Wood, Ernest Mounteney (1909–91), barrister, was born in Dublin on 12 July 1909, third of three sons of Albert Ernest Wood (1874–1941) KC, and his wife Edyth (née Gillespie). His elder brother Wilfred, also a barrister, died tragically young in 1932. Albert Wood was a highly successful long-serving member of the Irish bar. In an age when elaborate oratory and a touch of the dramatic were a larger part of the armoury of an advocate in Ireland than was usual later on, Albert was renowned as a dramatic and picturesque counsel who had a powerful and persuasive effect on the mind of the average juryman and who enjoyed a successful career as well as the respect and affection of his colleagues.

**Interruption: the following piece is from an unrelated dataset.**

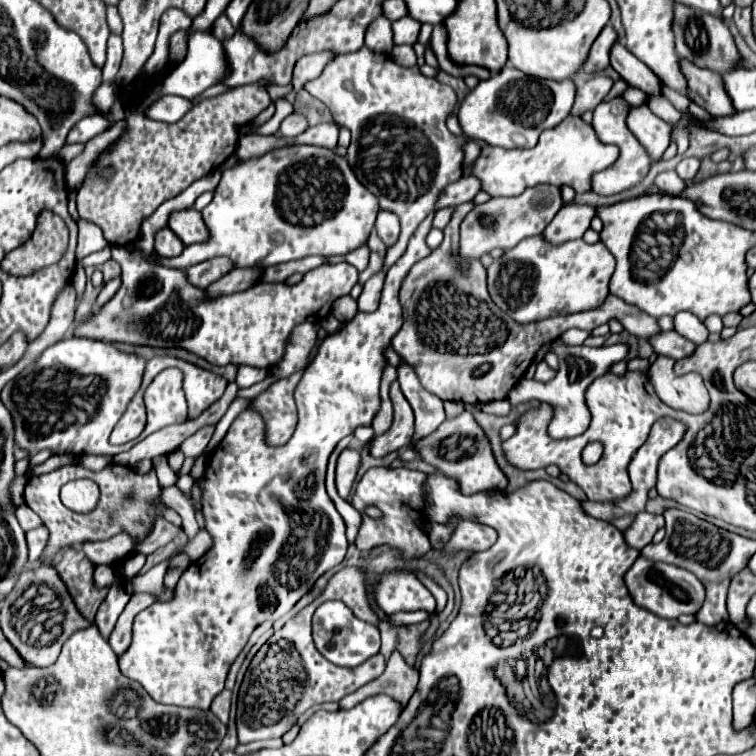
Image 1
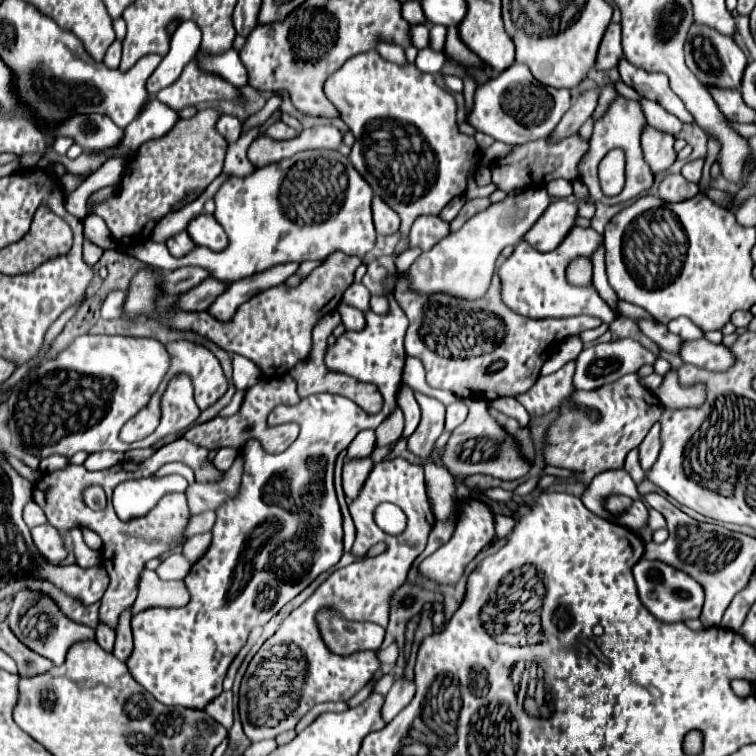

Ernest was educated at Aravon School in Bray, Durham College, TCD, and King's Inns. He graduated BA and LLB, winning the John Brooke scholarship, and was president of the Dublin University Philosophical Society (1932–3). Called to the bar in 1932, he commenced practice in Dublin that year. He took silk in 1947, was elected a bencher of King's Inns in 1959, and finally retired from the bar in 1986. His career at the bar spanned 54 years and almost exclusively consisted of court work of various kinds. He was a redoubtable and successful defender of those charged with criminal offences and his services in such cases were available for nominal or derisory fees, long before the days of legal aid assistance. The effect he had on juries in civil cases was remarkable, appearing on occasions first to shock them with an outlandish assertion, then to entertain them with shafts of real wit, and finally capturing them. At the peak of his career it was generally accepted that defendants threatened with defamation actions in the high court frequently sought to retain his services for the sole purpose of avoiding his appearing against them. It was possible to recognise in his court manner traces of the rotundity and flourish which legend associated with his father Albert, but cleverly adjusted to the more prosaic style of modern court procedures.
He was a fiercely independent barrister, at times to the damage of his career, but the interests of his client were the absolute priority, especially if, as frequently happened, a client was the odd-man-out, the small man or the anti-establishment figure. There were elements in his own personality of an anti-establishment nature. He studiously avoided such formal occasions as judges’ dinners but was always duly respectful to the bench in court. However, in his conversation with colleagues outside the courtroom, there could be hilarious traces of some belief in the ancient proposition that the natural enemy of a barrister is a judge. An excellent colleague, always helpful, wise and loyal, he was particularly careful to ensure that a younger or less experienced barrister on the team got due prominence and his solid support. He was a good companion, lightening the burden of many a day's work by shafts of irreverent wit. An excellent storyteller, he was, equally important, a good listener. Though affable and accessible, he was in some ways an entirely private man. He had a great love for and understanding of the countryside and spent much of his limited spare time in it. His hatred of cruelty to animals equalled his hatred of pomposity.
He married Amy Kerslake in 1938 and they had two sons, Christopher, a business consultant, and John, a solicitor. He died 25 April 1991 in Douglas, Isle of Man.